- **Consigne 1**: Transformez en liste JSON de chaînes les rangées allant de la première jusqu'à celle qui contient "black circle: moved 8 px left, 10 px down", incluse. Faites une chaîne par rangée et omettez les lignes vides.

- **Document source**:
University of Minnesota



R. A. V. N. et autres [noms omis] c. Argentine, Communication No. 343/1988, U.N. Doc. CCPR/C/38/D/343/1988 (1990).



Comité des droits de l'homme
Trente-huitième session concernant les

Communications Nos 343, 344 et 345/1988

Présentées: R. A. V. N. et autres [noms omis]

Au nom : De parents des auteurs

Etat partie intéressé : Argentine

Date d'entrée en vigueur du Pacte et du Protocole facultatif Pour 1'Argentine : 8 novembre 1986

Date de la communication : 22 novembre 1988

Le Comité des droits de l'homme, créé en vertu de l'article 28 du Pacte international relatif aux droits civils et politiques,

Réuni le 26 mars 1990,

Adopte les décisions ci-après :


A. Décision de jonction des trois communications


Le Comité des droits de l'homme,

Considérant que les communications N OS 343, 344 et 34511988 ont trait à des événements étroitement liés qui se seraient produits en Argentine en 1976, ainsi qu'à la promulgation de certaines lois en juin 1987,

Considérant en outre que ces trois communications sont de nature a être considérées conjointement,

1. Décide, en vertu du paragraphe 2 de l'article 88 de son règlement intérieur, de considérer conjointement ces trois communications;

2. Décide en outre que le texte de la présente décision sera communiqué à 1'Etat partie et aux auteurs des communications.


B. Décision sur la recevabilité


1. Les auteurs des communications sont des citoyens argentins résidant en Argentine. Ils écrivent au nom de parents, eux aussi citoyens argentins, résidant anciennement dans la province de Cordoba, et qui sont morts ou ont disparu en 1976, avant le 8 novembre 1986, date de l'entrée en vigueur du Pacte et du Protocole facultatif pour l'Argentine.

2.1 Les auteurs prétendent que la promulgation de la loi No 23521, du 8 juin 1987 (dite "Loi sur le devoir d'obéissance" ou "Ley de Obediencia Debida")et son application aux poursuites judiciaires engagées au nom de leurs parents constituent des violations, par l'Argentine, des articles 2, 3, 4, 6, 9, 14 et 24 du Pacte international relatif aux droits civils et politiques. Ils sont représentés par un conseil.

- **Données de l'exercice**:
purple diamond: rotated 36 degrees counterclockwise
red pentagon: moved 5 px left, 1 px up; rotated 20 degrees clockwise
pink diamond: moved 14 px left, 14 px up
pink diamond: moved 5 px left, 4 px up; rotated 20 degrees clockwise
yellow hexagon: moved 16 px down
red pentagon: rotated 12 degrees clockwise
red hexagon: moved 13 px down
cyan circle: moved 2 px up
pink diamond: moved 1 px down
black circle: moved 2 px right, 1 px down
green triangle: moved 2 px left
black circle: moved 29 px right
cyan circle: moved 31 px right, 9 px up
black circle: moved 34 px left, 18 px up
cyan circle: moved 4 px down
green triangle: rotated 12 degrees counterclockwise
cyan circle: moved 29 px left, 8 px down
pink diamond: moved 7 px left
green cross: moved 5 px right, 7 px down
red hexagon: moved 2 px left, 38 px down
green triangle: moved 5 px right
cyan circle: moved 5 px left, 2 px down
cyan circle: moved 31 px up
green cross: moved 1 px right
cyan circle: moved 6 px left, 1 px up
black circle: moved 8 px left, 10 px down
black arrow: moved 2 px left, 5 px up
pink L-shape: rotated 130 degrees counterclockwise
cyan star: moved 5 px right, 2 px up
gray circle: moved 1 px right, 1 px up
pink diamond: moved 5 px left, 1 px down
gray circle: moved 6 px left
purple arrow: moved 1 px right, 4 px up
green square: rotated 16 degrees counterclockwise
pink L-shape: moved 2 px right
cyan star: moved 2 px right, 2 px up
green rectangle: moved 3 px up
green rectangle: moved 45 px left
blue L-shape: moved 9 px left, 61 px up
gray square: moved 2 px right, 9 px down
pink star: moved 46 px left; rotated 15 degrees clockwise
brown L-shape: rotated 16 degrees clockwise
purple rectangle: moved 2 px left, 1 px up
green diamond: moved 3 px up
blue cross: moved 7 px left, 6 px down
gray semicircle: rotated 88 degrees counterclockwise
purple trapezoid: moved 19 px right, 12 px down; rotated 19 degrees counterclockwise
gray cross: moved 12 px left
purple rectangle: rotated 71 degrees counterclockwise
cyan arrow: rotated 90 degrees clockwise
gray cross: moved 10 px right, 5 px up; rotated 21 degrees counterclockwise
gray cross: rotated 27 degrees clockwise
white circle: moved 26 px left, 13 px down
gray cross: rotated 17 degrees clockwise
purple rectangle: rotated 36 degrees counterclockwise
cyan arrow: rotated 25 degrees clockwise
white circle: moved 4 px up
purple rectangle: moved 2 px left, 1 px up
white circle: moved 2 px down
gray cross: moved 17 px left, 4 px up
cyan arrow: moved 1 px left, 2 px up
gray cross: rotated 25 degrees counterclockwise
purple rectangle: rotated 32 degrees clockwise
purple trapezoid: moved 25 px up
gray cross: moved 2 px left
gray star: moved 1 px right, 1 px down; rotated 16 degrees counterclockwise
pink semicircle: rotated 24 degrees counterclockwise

- **Consigne 2**: Recopiez le passage de la décision du Comité des droits de l'homme compris entre "Considérant que les" et "auteurs des communications.", inclus, en substituant "ensemble" à "conjointement".

- **Réponse complète 1**:
[
  "purple diamond: rotated 36 degrees counterclockwise",
  "red pentagon: moved 5 px left, 1 px up; rotated 20 degrees clockwise",
  "pink diamond: moved 14 px left, 14 px up",
  "pink diamond: moved 5 px left, 4 px up; rotated 20 degrees clockwise",
  "yellow hexagon: moved 16 px down",
  "red pentagon: rotated 12 degrees clockwise",
  "red hexagon: moved 13 px down",
  "cyan circle: moved 2 px up",
  "pink diamond: moved 1 px down",
  "black circle: moved 2 px right, 1 px down",
  "green triangle: moved 2 px left",
  "black circle: moved 29 px right",
  "cyan circle: moved 31 px right, 9 px up",
  "black circle: moved 34 px left, 18 px up",
  "cyan circle: moved 4 px down",
  "green triangle: rotated 12 degrees counterclockwise",
  "cyan circle: moved 29 px left, 8 px down",
  "pink diamond: moved 7 px left",
  "green cross: moved 5 px right, 7 px down",
  "red hexagon: moved 2 px left, 38 px down",
  "green triangle: moved 5 px right",
  "cyan circle: moved 5 px left, 2 px down",
  "cyan circle: moved 31 px up",
  "green cross: moved 1 px right",
  "cyan circle: moved 6 px left, 1 px up",
  "black circle: moved 8 px left, 10 px down"
]

- **Réponse complète 2**:
Considérant que les communications N OS 343, 344 et 34511988 ont trait à des événements étroitement liés qui se seraient produits en Argentine en 1976, ainsi qu'à la promulgation de certaines lois en juin 1987,

Considérant en outre que ces trois communications sont de nature a être considérées ensemble,

1. Décide, en vertu du paragraphe 2 de l'article 88 de son règlement intérieur, de considérer ensemble ces trois communications;

2. Décide en outre que le texte de la présente décision sera communiqué à 1'Etat partie et aux auteurs des communications.